I'm unable to get datalad working in python jupyter lab notebook, but it works fine in the regular terminal. Is there something I need to do specifically to integrate datalad with Jupyter notebooks? I installed based on the Datalad handbook: http://handbook.datalad.org/en/latest/intro/installation.html#install . Here are some specifics:
Machine specifications: macOS Mojave 10.14.6, Python 3.8.5, using anaconda
It wouldn't work to use the ! to install using shell terminal, but did work in the terminal app. Here's a jupyter terminal example when I try to use data lad: !datalad status --annex all; yields this error: [ERROR ] git-annex of version >= 7.20190503 is missing. Visit http://handbook.datalad.org/r.html?install for instructions on how to install DataLad and git-annex. [annexrepo.py:_check_git_annex_version:555] (MissingExternalDependency)
I tried to pip install in jupyter (pip install datalad) and it gave me this warning but otherwise seemed to go ok: WARNING: The directory '/Users/eprzysinda/Library/Caches/pip' or its parent directory is not owned or is not writable by the current user. The cache has been disabled. Check the permissions and owner of that directory.
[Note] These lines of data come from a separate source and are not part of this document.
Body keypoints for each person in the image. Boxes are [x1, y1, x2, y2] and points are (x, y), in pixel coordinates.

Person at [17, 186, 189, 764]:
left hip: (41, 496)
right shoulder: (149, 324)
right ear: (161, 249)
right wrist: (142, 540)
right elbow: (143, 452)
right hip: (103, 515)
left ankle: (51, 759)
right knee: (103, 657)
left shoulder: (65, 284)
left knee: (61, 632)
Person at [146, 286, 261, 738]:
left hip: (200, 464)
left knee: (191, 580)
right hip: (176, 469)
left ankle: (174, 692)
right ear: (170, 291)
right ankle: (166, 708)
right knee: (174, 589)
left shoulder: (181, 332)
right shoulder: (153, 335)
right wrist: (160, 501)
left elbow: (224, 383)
If executing pip with sudo, you may want sudo's -H flag.
When I try to import datalad.api I get a runtime error that's very long but starts with this:
---------------------------------------------------------------------------
RuntimeError Traceback (most recent call last)
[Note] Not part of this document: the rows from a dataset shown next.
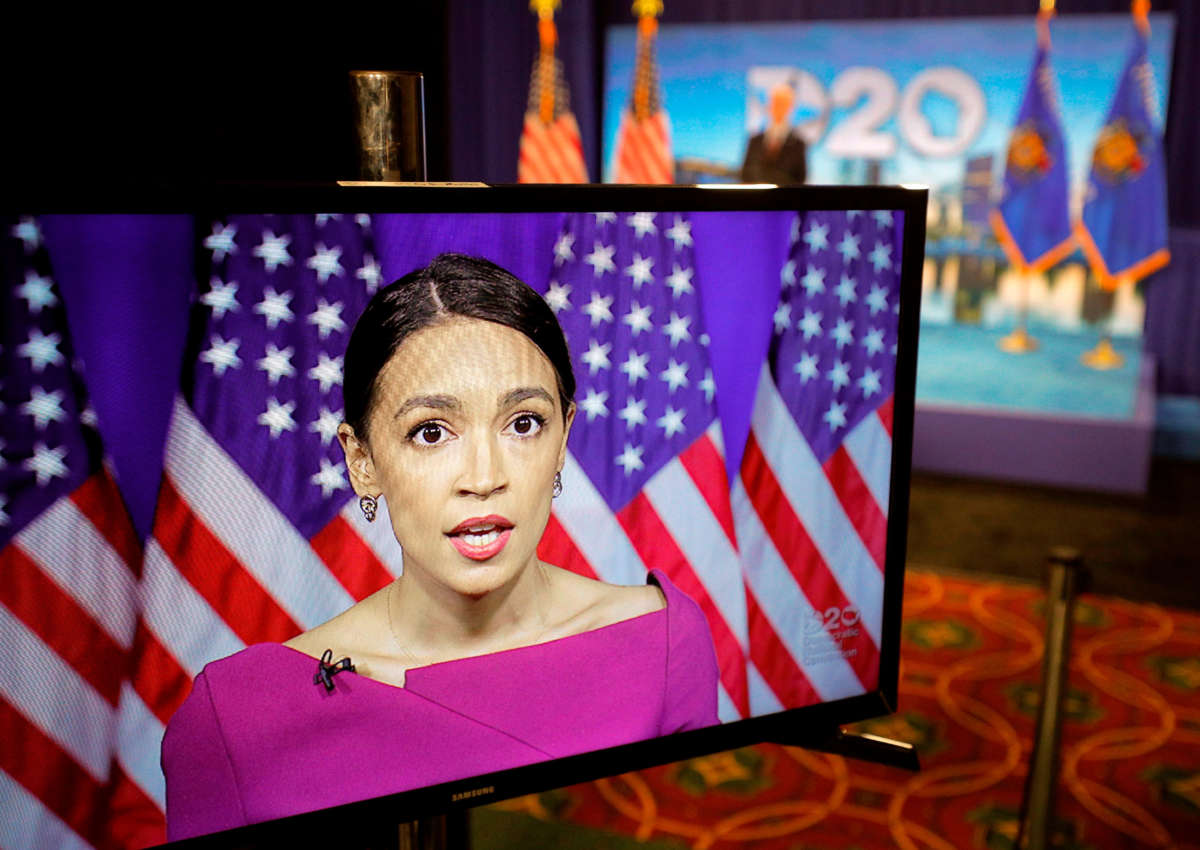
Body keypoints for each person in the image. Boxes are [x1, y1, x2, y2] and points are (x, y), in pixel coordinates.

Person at [161, 253, 720, 840]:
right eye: (431, 432)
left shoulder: (662, 642)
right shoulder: (238, 720)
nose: (483, 477)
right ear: (362, 461)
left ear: (563, 440)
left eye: (523, 423)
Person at [740, 82, 807, 185]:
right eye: (776, 102)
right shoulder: (754, 141)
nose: (778, 107)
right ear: (769, 105)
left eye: (783, 103)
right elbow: (745, 174)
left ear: (790, 107)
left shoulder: (798, 144)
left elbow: (800, 178)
<ipython-input-41-e10c67ed4457> in <module>
1 import os
2 import glob
----> 3 import datalad.api as dl
4 #import pandas as pd
5
/opt/anaconda3/lib/python3.8/site-packages/datalad/__init__.py in <module>
46
47 from .config import ConfigManager
---> 48 cfg = ConfigManager()
49
50 from .log import lgr
/opt/anaconda3/lib/python3.8/site-packages/datalad/config.py in __init__(self, dataset, overrides, source)
344 self._runner = GitWitlessRunner(**run_kwargs)
345
--> 346 self.reload(force=True)
347
348 if not ConfigManager._checked_git_identity:
/opt/anaconda3/lib/python3.8/site-packages/datalad/config.py in reload(self, force)
397 while to_run:
398 store_id, runargs = to_run.popitem()
--> 399 self._stores[store_id] = self._reload(runargs)
400
401 # always update the merged representation, even if we did not reload
/opt/anaconda3/lib/python3.8/site-packages/datalad/config.py in _reload(self, run_args)
425 def _reload(self, run_args):
426 # query git-config
--> 427 stdout, stderr = self._run(
428 run_args,
429 protocol=StdOutErrCapture,
/opt/anaconda3/lib/python3.8/site-packages/datalad/config.py in _run(self, args, where, reload, **kwargs)
787 if '-l' in args:
788 # we are just reading, no need to reload, no need to lock
--> 789 out = self._runner.run(self._config_cmd + args, **kwargs)
790 return out['stdout'], out['stderr']
791
/opt/anaconda3/lib/python3.8/site-packages/datalad/cmd.py in run(self, cmd, protocol, stdin, cwd, env, **kwargs)
377 lgr.debug('Async run:\n cwd=%s\n cmd=%s', cwd, cmd)
378 # include the subprocess manager in the asyncio event loop
--> 379 results = event_loop.run_until_complete(
380 run_async_cmd(
381 event_loop,
/opt/anaconda3/lib/python3.8/asyncio/base_events.py in run_until_complete(self, future)
590 """
591 self._check_closed()
--> 592 self._check_running()
593
594 new_task = not futures.isfuture(future)
/opt/anaconda3/lib/python3.8/asyncio/base_events.py in _check_running(self)
550 def _check_running(self):
551 if self.is_running():
--> 552 raise RuntimeError('This event loop is already running')
553 if events._get_running_loop() is not None:
554 raise RuntimeError(
RuntimeError: This event loop is already running
Let me know if anyone has any ideas on this. I'm new to python and jupyter lab, so it's very possible I'm missing something obvious.
Thank you!
~Emily
I've posted a solution to this issue at the Jupyter Discourse Forum here that involves importing
nest_asyncioand applying it before importing datalad, based on the suggestion here.In the future please link to your posts if you are going to ask multiple communities for help. Having multiple groups work at your problem just divides resources and potentially doubles efforts for everyone involved. It also potentially fragments the path to finding a solution for those who have the same issue because they don't realize there may be an answer somewhere else.